* **Work instruction**:
Find the word "some" in the listing; pull out each line holding it.

☆ ☆ ☆

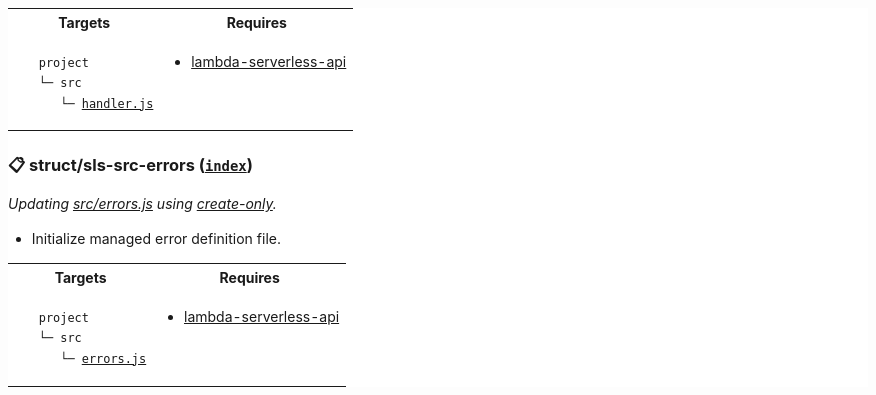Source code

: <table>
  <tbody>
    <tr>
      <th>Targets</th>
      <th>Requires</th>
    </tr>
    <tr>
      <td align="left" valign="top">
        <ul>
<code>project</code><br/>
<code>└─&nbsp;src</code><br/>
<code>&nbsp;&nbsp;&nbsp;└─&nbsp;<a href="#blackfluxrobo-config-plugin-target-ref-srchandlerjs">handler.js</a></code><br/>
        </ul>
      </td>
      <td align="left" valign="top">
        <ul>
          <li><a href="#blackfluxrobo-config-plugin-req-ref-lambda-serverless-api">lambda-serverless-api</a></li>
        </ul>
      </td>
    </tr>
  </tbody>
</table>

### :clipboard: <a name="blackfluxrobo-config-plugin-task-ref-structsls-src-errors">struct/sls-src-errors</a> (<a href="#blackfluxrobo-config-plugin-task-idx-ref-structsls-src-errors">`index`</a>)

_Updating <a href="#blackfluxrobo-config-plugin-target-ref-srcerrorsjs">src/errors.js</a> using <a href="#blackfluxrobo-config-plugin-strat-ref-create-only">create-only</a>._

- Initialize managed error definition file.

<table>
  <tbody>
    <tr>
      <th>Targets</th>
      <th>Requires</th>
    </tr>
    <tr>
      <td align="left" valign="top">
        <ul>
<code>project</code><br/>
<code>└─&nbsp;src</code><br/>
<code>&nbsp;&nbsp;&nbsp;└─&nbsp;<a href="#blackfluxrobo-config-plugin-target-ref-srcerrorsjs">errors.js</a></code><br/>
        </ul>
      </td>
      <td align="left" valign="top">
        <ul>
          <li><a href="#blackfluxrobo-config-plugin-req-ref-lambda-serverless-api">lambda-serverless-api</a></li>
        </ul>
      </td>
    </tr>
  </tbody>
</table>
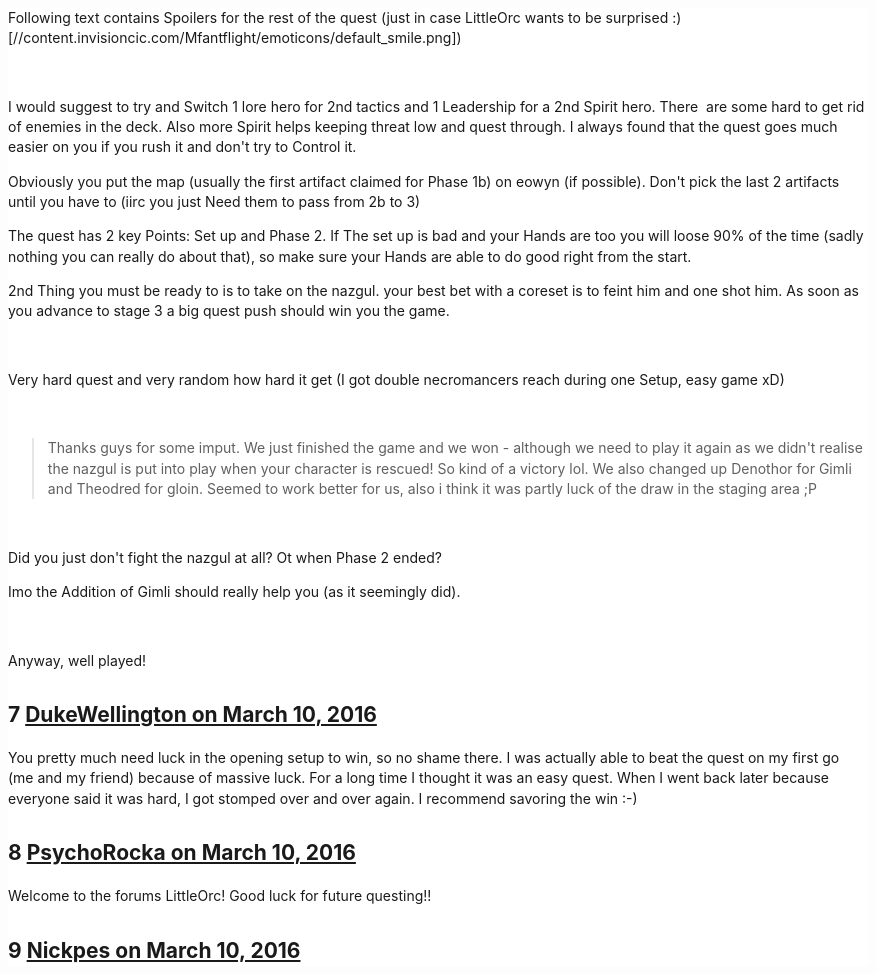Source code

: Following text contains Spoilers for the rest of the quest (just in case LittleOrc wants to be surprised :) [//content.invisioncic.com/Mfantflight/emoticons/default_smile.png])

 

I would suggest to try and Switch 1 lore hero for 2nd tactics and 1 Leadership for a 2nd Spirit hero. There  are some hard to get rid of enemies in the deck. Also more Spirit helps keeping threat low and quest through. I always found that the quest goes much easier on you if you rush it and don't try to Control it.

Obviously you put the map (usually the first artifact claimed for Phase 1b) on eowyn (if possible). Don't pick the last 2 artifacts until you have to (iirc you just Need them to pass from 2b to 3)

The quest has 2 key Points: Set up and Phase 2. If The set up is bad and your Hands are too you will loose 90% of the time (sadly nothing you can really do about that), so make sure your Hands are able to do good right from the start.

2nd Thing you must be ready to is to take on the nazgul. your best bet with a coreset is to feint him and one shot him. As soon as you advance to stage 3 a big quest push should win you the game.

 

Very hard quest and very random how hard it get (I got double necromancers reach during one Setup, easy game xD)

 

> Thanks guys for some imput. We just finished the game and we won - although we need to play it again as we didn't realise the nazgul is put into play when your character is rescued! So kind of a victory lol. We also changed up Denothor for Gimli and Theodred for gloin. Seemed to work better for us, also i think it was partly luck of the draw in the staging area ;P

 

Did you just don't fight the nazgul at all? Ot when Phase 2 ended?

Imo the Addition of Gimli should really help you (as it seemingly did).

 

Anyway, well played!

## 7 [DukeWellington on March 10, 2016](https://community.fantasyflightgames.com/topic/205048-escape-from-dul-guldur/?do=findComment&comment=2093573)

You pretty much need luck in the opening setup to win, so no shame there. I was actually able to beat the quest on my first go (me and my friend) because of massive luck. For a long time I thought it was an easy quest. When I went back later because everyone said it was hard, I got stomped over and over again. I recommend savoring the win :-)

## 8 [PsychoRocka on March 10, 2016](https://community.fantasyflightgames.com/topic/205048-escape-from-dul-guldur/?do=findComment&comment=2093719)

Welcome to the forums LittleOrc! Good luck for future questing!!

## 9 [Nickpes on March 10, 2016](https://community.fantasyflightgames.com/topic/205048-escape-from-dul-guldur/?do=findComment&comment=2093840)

☆ ☆ ☆

* **Solution to this exercise**:
I would suggest to try and Switch 1 lore hero for 2nd tactics and 1 Leadership for a 2nd Spirit hero. There  are some hard to get rid of enemies in the deck. Also more Spirit helps keeping threat low and quest through. I always found that the quest goes much easier on you if you rush it and don't try to Control it.
> Thanks guys for some imput. We just finished the game and we won - although we need to play it again as we didn't realise the nazgul is put into play when your character is rescued! So kind of a victory lol. We also changed up Denothor for Gimli and Theodred for gloin. Seemed to work better for us, also i think it was partly luck of the draw in the staging area ;P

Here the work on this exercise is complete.